§ **Task directions**: The word "Arthur" may appear in some lines of the data; copy every such line.
[Material provided Boundary: Start]
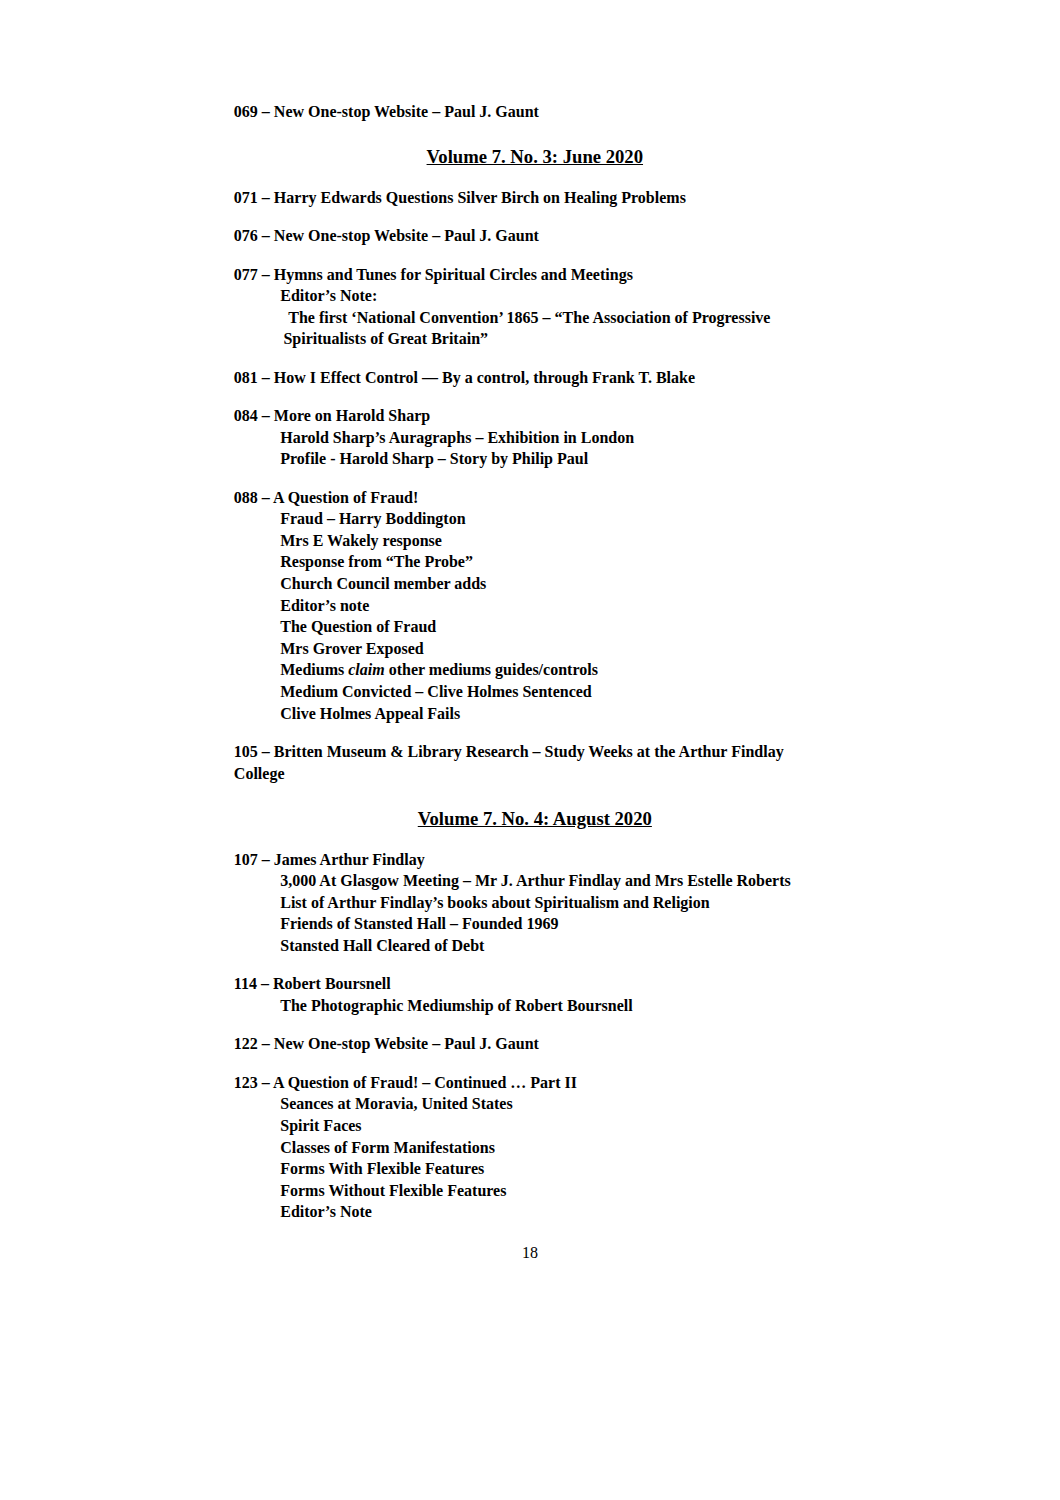069 – New One-stop Website – Paul J. Gaunt
Volume 7. No. 3: June 2020
071 – Harry Edwards Questions Silver Birch on Healing Problems
076 – New One-stop Website – Paul J. Gaunt
077 – Hymns and Tunes for Spiritual Circles and Meetings Editor’s Note: The first ‘National Convention’ 1865 – “The Association of Progressive Spiritualists of Great Britain”
081 – How I Effect Control — By a control, through Frank T. Blake
084 – More on Harold Sharp Harold Sharp’s Auragraphs – Exhibition in London Profile - Harold Sharp – Story by Philip Paul
088 – A Question of Fraud! Fraud – Harry Boddington Mrs E Wakely response Response from “The Probe” Church Council member adds Editor’s note The Question of Fraud Mrs Grover Exposed Mediums claim other mediums guides/controls Medium Convicted – Clive Holmes Sentenced Clive Holmes Appeal Fails
105 – Britten Museum & Library Research – Study Weeks at the Arthur Findlay
College
Volume 7. No. 4: August 2020
107 – James Arthur Findlay 3,000 At Glasgow Meeting – Mr J. Arthur Findlay and Mrs Estelle Roberts List of Arthur Findlay’s books about Spiritualism and Religion Friends of Stansted Hall – Founded 1969 Stansted Hall Cleared of Debt
114 – Robert Boursnell The Photographic Mediumship of Robert Boursnell
122 – New One-stop Website – Paul J. Gaunt
123 – A Question of Fraud! – Continued … Part II Seances at Moravia, United States Spirit Faces Classes of Form Manifestations Forms With Flexible Features Forms Without Flexible Features Editor’s Note
18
[Material provided Boundary: End]
§ **Task response**:
105 – Britten Museum & Library Research – Study Weeks at the Arthur Findlay
107 – James Arthur Findlay 3,000 At Glasgow Meeting – Mr J. Arthur Findlay and Mrs Estelle Roberts List of Arthur Findlay’s books about Spiritualism and Religion Friends of Stansted Hall – Founded 1969 Stansted Hall Cleared of Debt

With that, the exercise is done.